╭─ Data shown
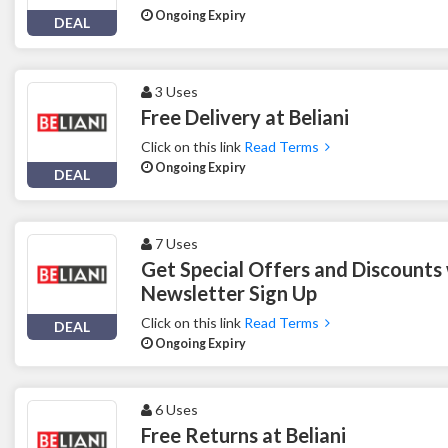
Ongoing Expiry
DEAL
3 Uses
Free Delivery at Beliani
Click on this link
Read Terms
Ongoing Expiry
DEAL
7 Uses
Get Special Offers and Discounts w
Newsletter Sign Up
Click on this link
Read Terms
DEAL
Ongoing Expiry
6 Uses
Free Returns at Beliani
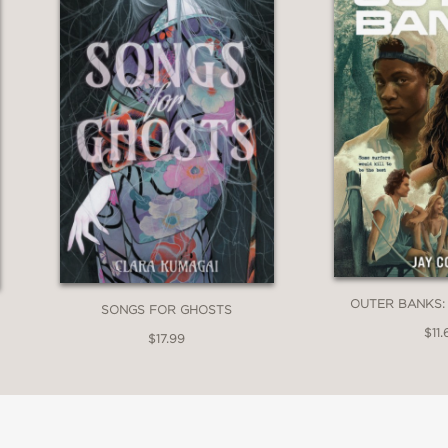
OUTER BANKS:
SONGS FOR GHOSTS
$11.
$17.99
╰─
╭─ Data shown
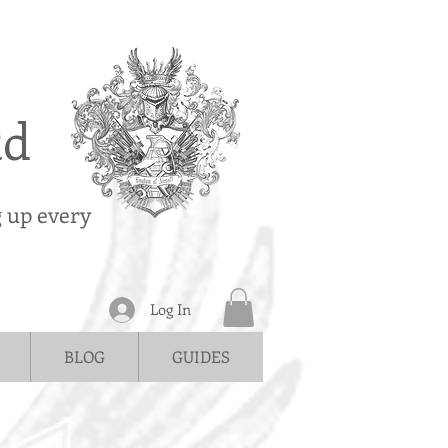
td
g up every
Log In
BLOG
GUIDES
╰─
Task — Exactly how many lines of the listing hold the word "Free"? Give the number with nothing else.

Output below — 2